More reports on Waipori Fund

A plan to use the Dunedin City Council's multi-million Waipori Fund to deal with the city's debt will be the subject of more reports, despite arguments from staff and council-owned company directors the plan would not save any money.

Two reports on the fund went before the council's finance, strategy and development committee last week.

The first was sparked by a report last year, which noted the fund had decreased in value, despite recording its best return in five years.

Council finance and resources general manager Athol Stephens said at the time the council would have to decide whether to take less money from the declining fund, or change the rules that stated the capital of the fund must be protected.

The fund was established in 1999 using proceeds from the sale of the Waipori electricity generation scheme, and has been a valuable contributor to the council's finances.

Its principal, which was $56.7 million when the fund was set up, stood at $69.8 million on June 30 last year.

It dropped to $66.9 million as the recession took its toll in the middle of 2009, before rallying to $72.9 million by the end of March last year.

But Mr Stephens said if the fund had increased at the rate of inflation, it would stand at $77 million.
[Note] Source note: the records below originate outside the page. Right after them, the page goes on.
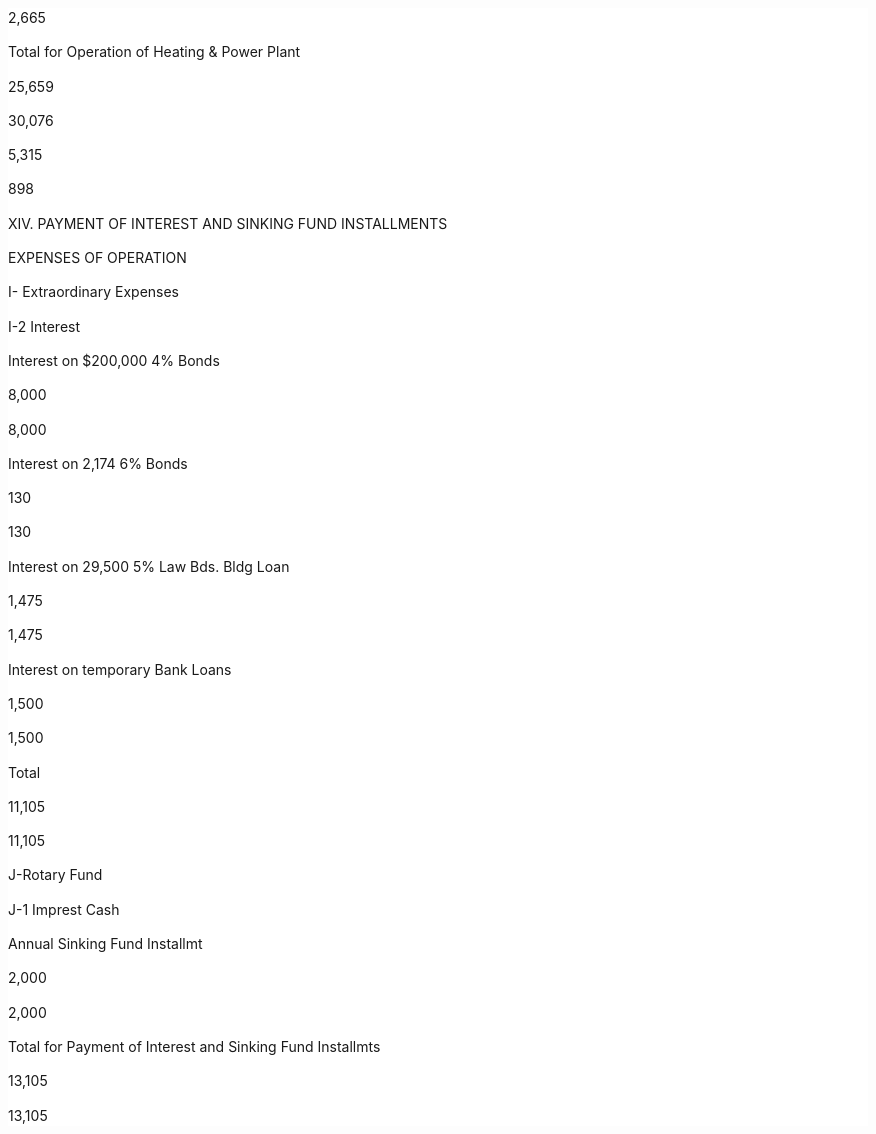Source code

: 2,665

Total for Operation of Heating & Power Plant

25,659

30,076

5,315

898

XIV. PAYMENT OF INTEREST AND SINKING FUND INSTALLMENTS

EXPENSES OF OPERATION

I- Extraordinary Expenses

I-2 Interest

Interest on $200,000 4% Bonds

8,000

8,000

Interest on 2,174 6% Bonds

130

130

Interest on 29,500 5% Law Bds. Bldg Loan

1,475

1,475

Interest on temporary Bank Loans

1,500

1,500

Total

11,105

11,105

J-Rotary Fund

J-1 Imprest Cash

Annual Sinking Fund Installmt

2,000

2,000

Total for Payment of Interest and Sinking Fund Installmts

13,105

13,105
The report included an updated statement of investment policies and objectives that modified the "strict language" surrounding the requirement capital be protected.

It also included proposed changes to the timing of the estimates fund managers gave for cash flow, which were included in the council's annual plan, so an update could be given closer to the time the plan was due to be signed off.
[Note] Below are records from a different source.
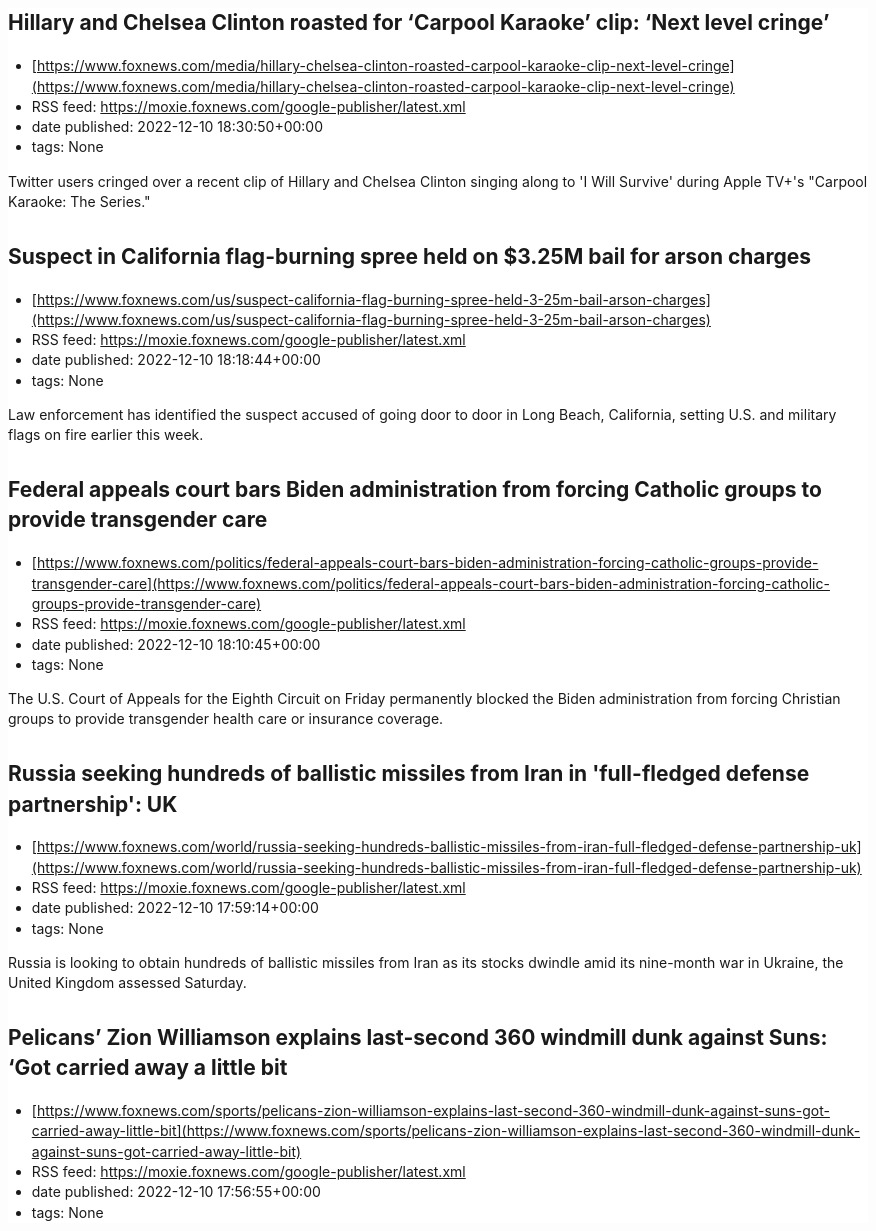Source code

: ## Hillary and Chelsea Clinton roasted for ‘Carpool Karaoke’ clip: ‘Next level cringe’
 - [https://www.foxnews.com/media/hillary-chelsea-clinton-roasted-carpool-karaoke-clip-next-level-cringe](https://www.foxnews.com/media/hillary-chelsea-clinton-roasted-carpool-karaoke-clip-next-level-cringe)
 - RSS feed: https://moxie.foxnews.com/google-publisher/latest.xml
 - date published: 2022-12-10 18:30:50+00:00
 - tags: None

Twitter users cringed over a recent clip of Hillary and Chelsea Clinton singing along to 'I Will Survive' during Apple TV+'s "Carpool Karaoke: The Series."

## Suspect in California flag-burning spree held on $3.25M bail for arson charges
 - [https://www.foxnews.com/us/suspect-california-flag-burning-spree-held-3-25m-bail-arson-charges](https://www.foxnews.com/us/suspect-california-flag-burning-spree-held-3-25m-bail-arson-charges)
 - RSS feed: https://moxie.foxnews.com/google-publisher/latest.xml
 - date published: 2022-12-10 18:18:44+00:00
 - tags: None

Law enforcement has identified the suspect accused of going door to door in Long Beach, California, setting U.S. and military flags on fire earlier this week.

## Federal appeals court bars Biden administration from forcing Catholic groups to provide transgender care
 - [https://www.foxnews.com/politics/federal-appeals-court-bars-biden-administration-forcing-catholic-groups-provide-transgender-care](https://www.foxnews.com/politics/federal-appeals-court-bars-biden-administration-forcing-catholic-groups-provide-transgender-care)
 - RSS feed: https://moxie.foxnews.com/google-publisher/latest.xml
 - date published: 2022-12-10 18:10:45+00:00
 - tags: None

The U.S. Court of Appeals for the Eighth Circuit on Friday permanently blocked the Biden administration from forcing Christian groups to provide transgender health care or insurance coverage.

## Russia seeking hundreds of ballistic missiles from Iran in 'full-fledged defense partnership': UK
 - [https://www.foxnews.com/world/russia-seeking-hundreds-ballistic-missiles-from-iran-full-fledged-defense-partnership-uk](https://www.foxnews.com/world/russia-seeking-hundreds-ballistic-missiles-from-iran-full-fledged-defense-partnership-uk)
 - RSS feed: https://moxie.foxnews.com/google-publisher/latest.xml
 - date published: 2022-12-10 17:59:14+00:00
 - tags: None

Russia is looking to obtain hundreds of ballistic missiles from Iran as its stocks dwindle amid its nine-month war in Ukraine, the United Kingdom assessed Saturday.

## Pelicans’ Zion Williamson explains last-second 360 windmill dunk against Suns: ‘Got carried away a little bit
 - [https://www.foxnews.com/sports/pelicans-zion-williamson-explains-last-second-360-windmill-dunk-against-suns-got-carried-away-little-bit](https://www.foxnews.com/sports/pelicans-zion-williamson-explains-last-second-360-windmill-dunk-against-suns-got-carried-away-little-bit)
 - RSS feed: https://moxie.foxnews.com/google-publisher/latest.xml
 - date published: 2022-12-10 17:56:55+00:00
 - tags: None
When that report came to last week's meeting, the committee voted to let it lie on the table, while other aspects of uses of the fund were considered.

Those were contained in the second report, which followed discussion last year about the possibility of the council borrowing from the fund, instead of using commercial lending institutions.

The idea would be to produce a situation where the council would, in effect, be paying interest on its loans to itself.

Staff were asked in January to write a report on the issue, after it was raised as a possibility by Cr Richard Thomson.

The report, from Mr Stephens, advised the benefits were, over the long run, "about the same as the costs".

Dunedin City Treasury director Bevan Dodds explained the Waipori Fund was, in effect, part of the city. If the city borrowed $10 million, for instance, from the fund, it would be worth $10 million less.

"It creates a situation where the left hand pays interest to the right hand."

Cr Thomson moved that staff prepare an implementation plan and report on how to enable the Waipori fund to lend to the council in its own right, "such that the advance remains on the books of the Waipori Fund entity, and the liability on the books of the council".

If that was not technically possible, staff were to report on the mechanism required to use the fund to discharge council debt, and advise how and when that might be achieved to minimise implementation costs, "including the timely exiting of current investment and hedging arrangements".

Cr Thomson argued the return from the fund, over time, at 6.4%, was less than the cost of the council's debt at 6.8%.

Borrowing from the fund would create "a natural hedge".

Cr John Bezett suggested the motion was what Cr Thomson had asked for the last time he called for a report.

If there were savings to be had, he would be "surprised and disappointed" if Dunedin City Treasury Ltd had not already considered it.

That motion was carried by a majority.